Segundo o Centro de Previsão Climática (CPC), há 80% de chance de a neutralidade persistir entre abril e junho de 2026. Para o segundo semestre, as projeções apontam 60% de probabilidade de um El Niño se formar entre maio e julho.
Desde o início de 2026, o Pacífico vem passando por uma transição perceptível. As águas mais frias, características da La Niña, perderam intensidade a partir de fevereiro, quando áreas com temperaturas acima da média começaram a surgir no extremo leste do oceano, próximas à costa da América do Sul.
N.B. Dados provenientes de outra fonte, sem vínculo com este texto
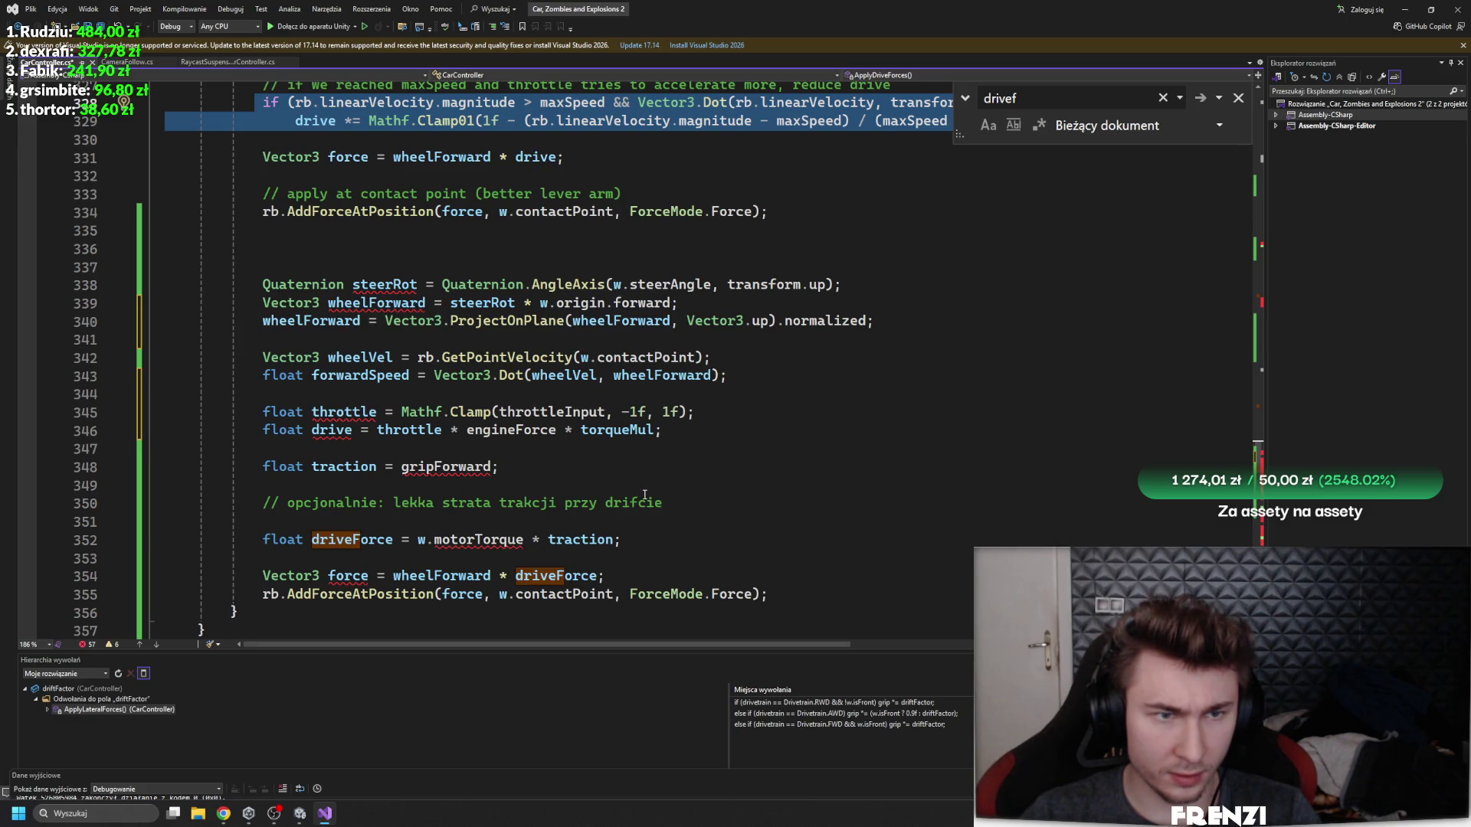
scroll(647, 494, "up", 1)
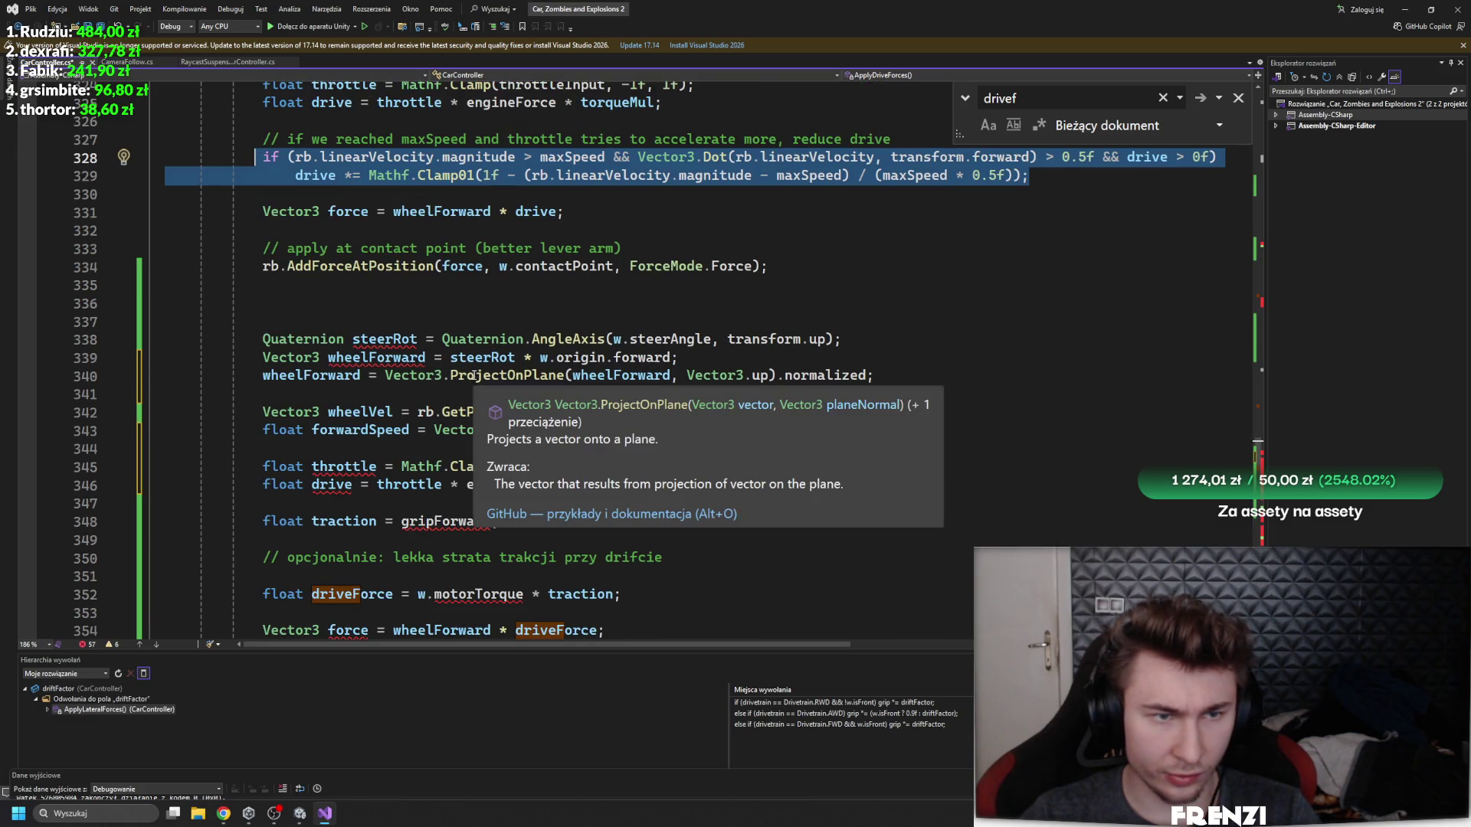
left_click(761, 491)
Atualmente, as temperaturas da superfície do mar estão próximas da média histórica, sem os padrões de resfriamento ou aquecimento necessários para caracterizar qualquer um dos dois fenômenos. É o chamado período de neutralidade do ENSO — sigla em inglês para o sistema El Niño-Oscilação Sul.
Aquecimento abaixo da superfície já é detectado
Mesmo sem a confirmação oficial de um novo El Niño, sinais abaixo da superfície do oceano já indicam aquecimento progressivo — exatamente o padrão que costuma anteceder episódios do fenômeno. Os ventos, temperaturas e precipitações no Pacífico ainda não estão organizados para caracterizar El Niño, mas a tendência de aquecimento é consistente com os modelos históricos de transição.
Se o fenômeno se confirmar no segundo semestre, sua intensidade ainda é uma incógnita. As simulações climáticas indicam que, entre o fim de 2026 e o início de 2027, há cerca de 25% de chance para cada um dos cenários: El Niño moderado, forte ou muito forte. A probabilidade de o Pacífico continuar neutro nesse período é considerada baixa pelos modelos.
O que muda para o Brasil
Historicamente, o El Niño altera o regime de chuvas e temperaturas no território brasileiro. Um dos principais efeitos esperados é o aumento de períodos prolongados de calor, especialmente na primavera e no verão. O Nordeste tende a enfrentar condições mais secas, enquanto o Sul pode registrar excesso de precipitação.
Com os oceanos já mais quentes do que a média histórica — como alertou a OMM em relatório que apontou a última década como a mais quente já registrada —, a formação de um El Niño intenso em 2026 pode ter efeitos mais severos do que em ciclos anteriores.
Cientistas reforçam que, independentemente da alternância entre La Niña, neutralidade e El Niño, o aquecimento global segue sendo o principal vetor das transformações climáticas em curso. Com os oceanos acima da média histórica, a expectativa é de que os próximos meses continuem registrando temperaturas elevadas em diversas regiões do planeta.